**PROBLEM DESCRIPTION**.
Which lines in the records below hold the word "Product"? Copy each of them.

[Before-and-after change records]

◆ ◆ ◆ ◆ ◆

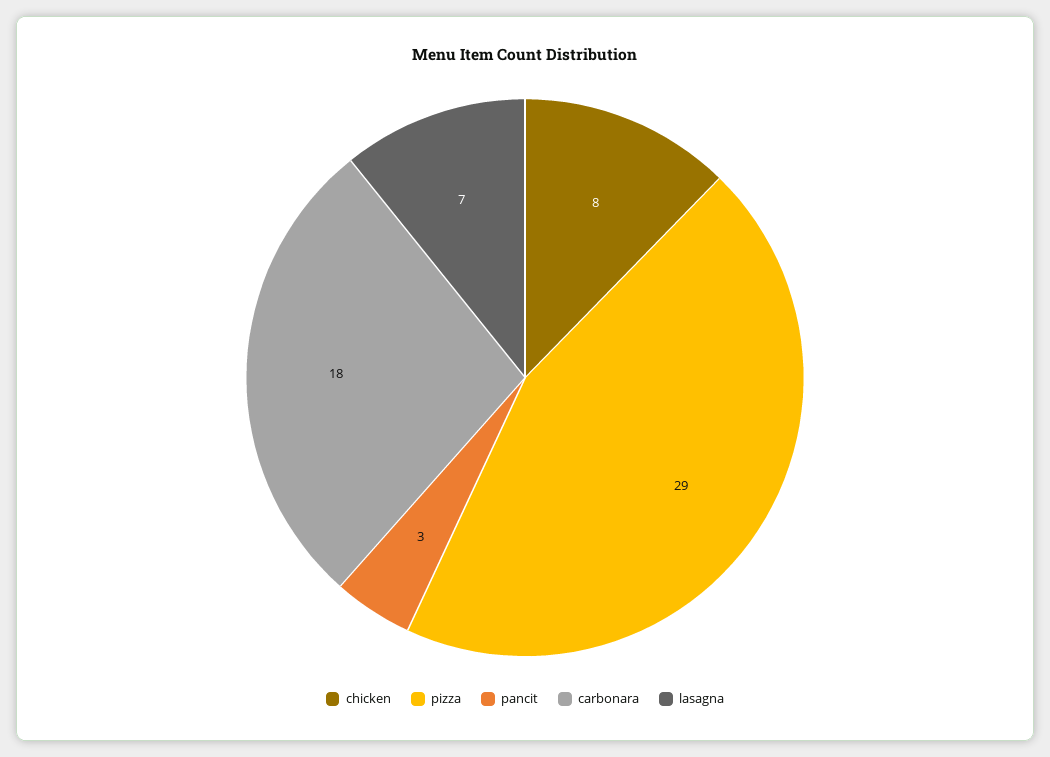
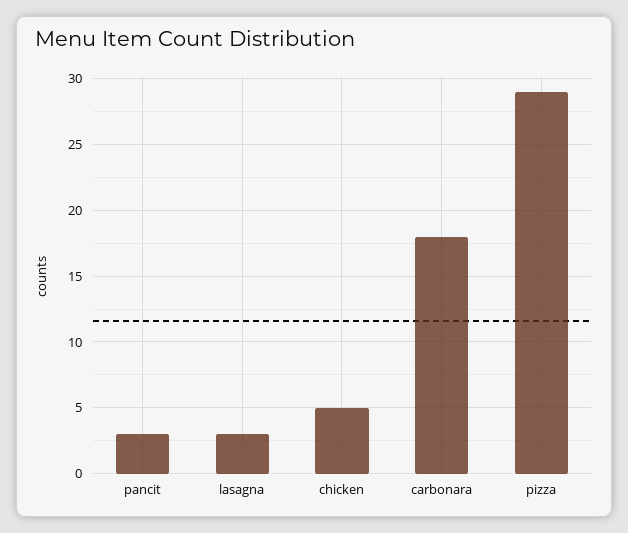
chicken: 8 -> 5
lasagna: 7 -> 3

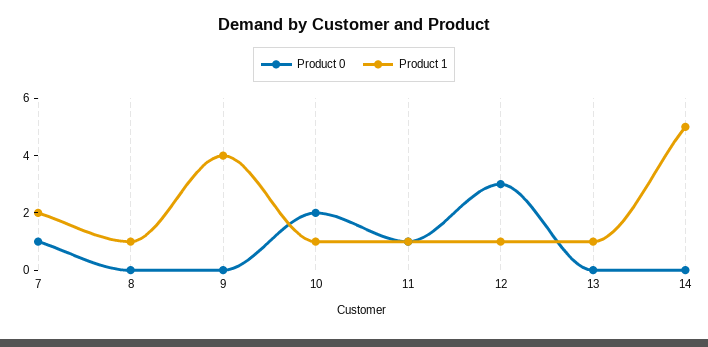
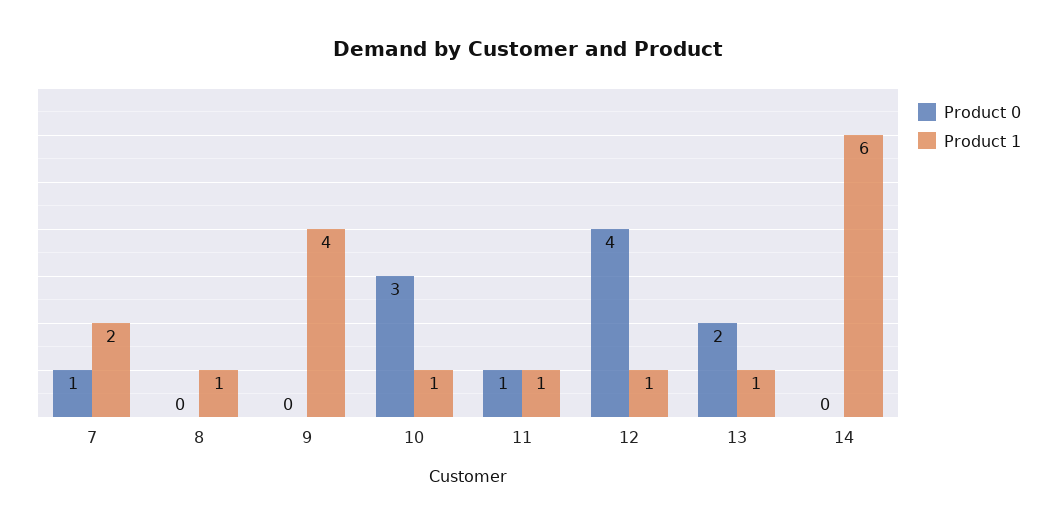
Product 0, 10: 2 -> 3
Product 0, 12: 3 -> 4
Product 0, 13: 0 -> 2
Product 1, 14: 5 -> 6

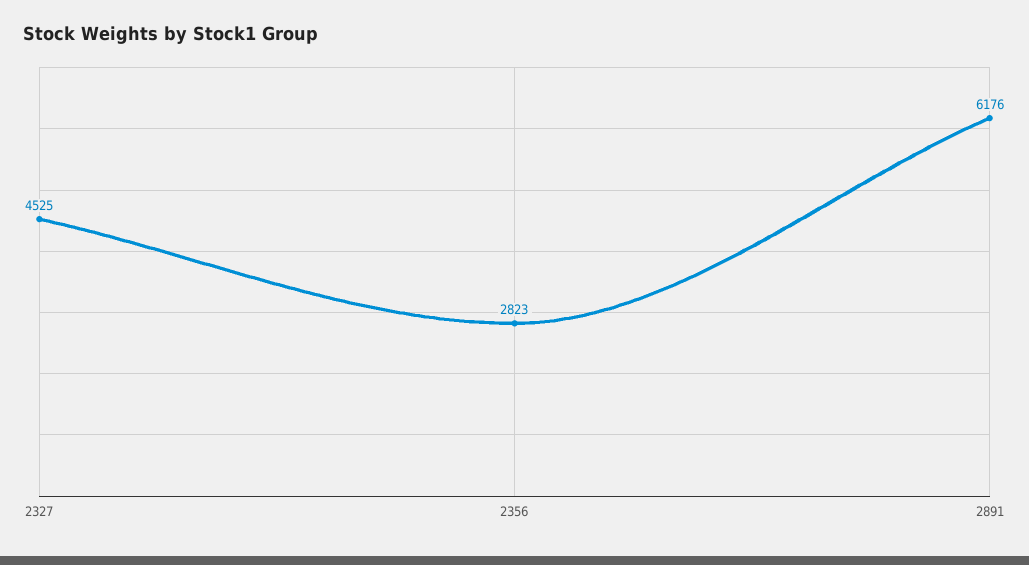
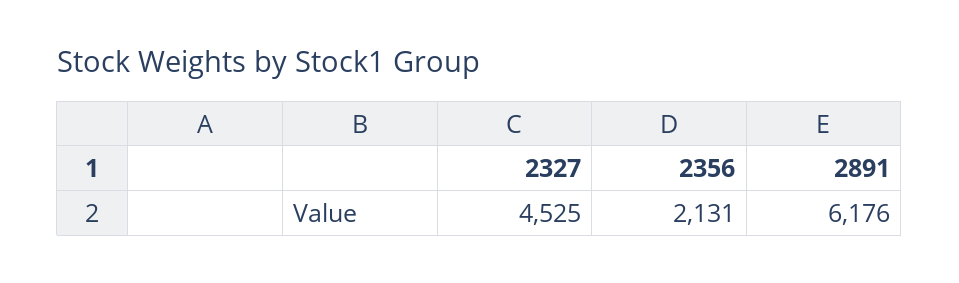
2356: 2823 -> 2131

◆ ◆ ◆ ◆ ◆

**FINISHED TASK**.
Product 0, 10: 2 -> 3
Product 0, 12: 3 -> 4
Product 0, 13: 0 -> 2
Product 1, 14: 5 -> 6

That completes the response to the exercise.